One of the nation's leading political reporters, Fineman has interviewed every major presidential candidate from (then-vice president) George H.W. Bush in 1985 to (then senator) Barack Obama early and often in the 2008 campaign cycle. His current work focuses on the Obama Administration and its top officials, as well as on Congress and politics throughout the country. Although based in Washington, Fineman travels widely in the U.S. and has covered politics and other events in 49 of the 50 states.
Fineman's work has produced many milestones and awards. A cover story in November 2001 featured President George W. Bush's first extensive interview after 9/11. Another cover, "Bush and God," was part of a series of articles that won the 2003 National Magazine Award for General Excellence. His reporting has helped Newsweek win many honors from the Magazine Publishers Association and the American Journalism Review. Other awards include a "Page One" from the Headliners Club of New York, a "Silver Gavel" from the American Bar Association and a "Deadline Club" from the Society of Professional Journalists (SPJ). In 2006 he received the Alumni Award from Columbia University's Graduate School of Journalism.
As a reporter and writer, Fineman ranges widely. Besides campaign-year covers, other projects have included: race and politics, the impact of digital technology on society, the influence of Hollywood on politics, the rise of the religious right and of conservative talk radio. He has interviewed business leaders such as George Soros, Bill Gates, Steve Case and Robert Rubin and entertainment figures such as Warren Beatty, Jane Fonda and Jay Leno.

● **Supplied material**:

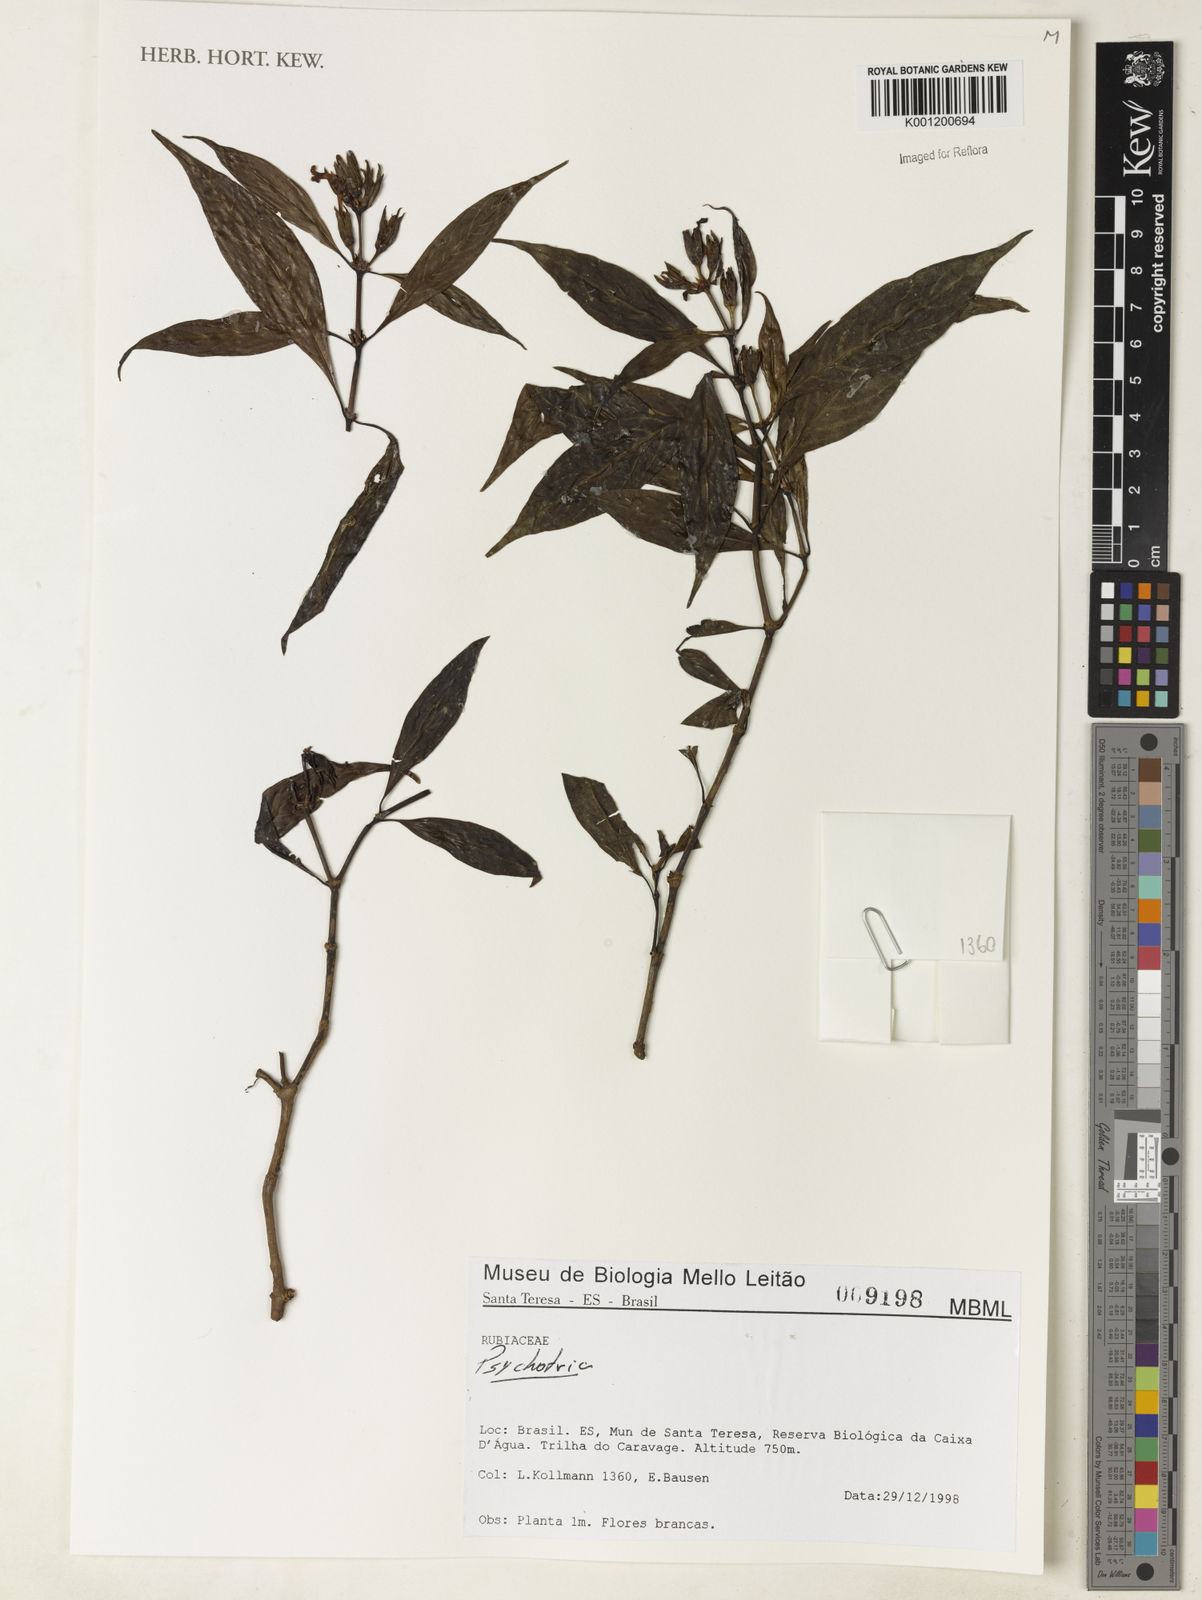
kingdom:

● **Work to do**:
1. According to the profile of Fineman, in how many states has he covered politics and other events?
2. Pick up the profile of Fineman after its last sentence and keep writing.

● **Answers by task**:
1. 49 of the 50 states.

2.
Although now under exclusive television contract to NBC, Fineman over the years has appeared on major public affairs shows, such as Nightline, Face the Nation, Fox News Sunday, Larry King Live, Charlie Rose and the NewsHour. He was a regular panelist on Washington Week in Review on PBS (1983-95) and on CNN's Capital Gang Sunday (1995-98). He worked with Ted Koppel on Nightline specials, and has been a guest on Comedy Central's "The Daily Show with Jon Stewart" and "The Colbert Report."
A native of Pittsburgh, Fineman began his career at The Courier-Journal in Louisville, covering the environment, the coal industry and state politics before joining the newspaper's Washington bureau in 1978. He moved to Newsweek in 1980, was named chief political correspondent in 1984, deputy Washington bureau chief in 1993, senior editor in 1995 and senior Washington correspondent and columnist in 2008.
Fineman holds an A.B., Phi Beta Kappa, from Colgate, an M.S. in journalism from Columbia and a J.D. from the Brandeis School of Law at the University of Louisville. His legal education included a year as a visiting student at the Georgetown University Law Center. He received Watson and Pultizer Traveling Fellowships for study in Europe, Russia and the Middle East, and has traveled to more than 40 countries, among them China, Vietnam, Japan, Ukraine, Israel, Turkey and the West Bank Palestinian Territories.
Fineman is married to Amy L. Nathan, a senior counsel at the Federal Communications Commission. They live in Washington with their two children, Meredith and Nicholas.